Morning y’all. Today’s dilemma: not really whether to borrow from family, but how much to borrow.
It’s a hypothetical because it would only happen if some up in the air job stuff happens and I have a good reason to buy a house approximately a year from now. I am definitely going to have a job after this contract ends, which is the good news; the question is where will this job be located, and a house may or may not be plausible depending. But let’s assume for the sake of argument that I am in fact going to be in a small city where I could buy a very nice house in the $90-110,000 range. It could be a bit less, but again, let’s go with the middle figure there, and assume I want a $20K down payment.
My current saving schedule would have me at only about $3000 in the down payment fund (as opposed to my various other savings funds for repairs, emergencies, travel, etc) by then. Uh….
1) Raid the emergency etc funds. Not only do I think this is a bad idea in and of itself, but it also would probably only get me up into the $10000 range, which still isn’t $20K.
2) Borrow $17K from my parents. Given the salary I’d be at, I could plausibly pay this off, while paying minimums on the mortgage itself, within a couple of years at the most, possibly faster if I had a renter share the house. I could very easily get it back to them before they’d need it themselves for the later part of their retirement. (We have a very good relationship, their own mortgage is paid off, and while I definitely would not take $17K from them as a gift, they could probably afford to do that, even. But I’d rather they have it back and spend it on themselves, at some point if not now.)
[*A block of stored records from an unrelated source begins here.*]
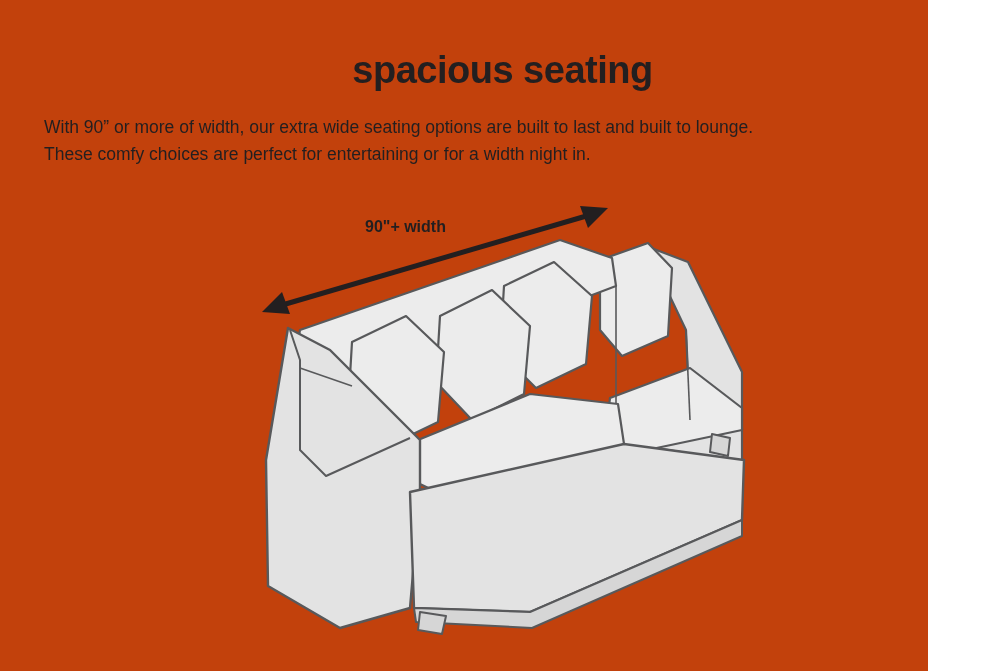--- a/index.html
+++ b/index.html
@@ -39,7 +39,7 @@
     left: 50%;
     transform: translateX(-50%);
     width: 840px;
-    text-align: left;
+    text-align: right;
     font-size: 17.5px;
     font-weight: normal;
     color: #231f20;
3) Stop contributing to retirement (which, to recap, I do at the rate of $1000 a month) either immediately, or beginning later in the fall, and bank that money instead. Depending on when I started and when I actually bought the house, I could have my own down payment savings account at about $13-15K, meaning that I’d only borrow about $5-7K from my parents, which I could repay in say six months in addition to the mortgage itself.
I’m leaning towards Option 3. I could stop contributing in September — by then my retirement accounts should be over $20K. I’d have about 7 or 8 months to save all the cash I possibly could, and if I did end up not buying after all, I would put that cash (1) an IRA til I maxed out and (2) a taxable investment account. And of course I’d restart my contributions as soon as I either bought, or decided not to buy.
However, maybe I’m wrong about this. I’m old, after all, and maybe house or no house, it’s just not a good idea to stop retirement contributions for any reason right now when I’ve only even had an account for a year. I’m really seeking thoughts on these scenarios — what am I not thinking about?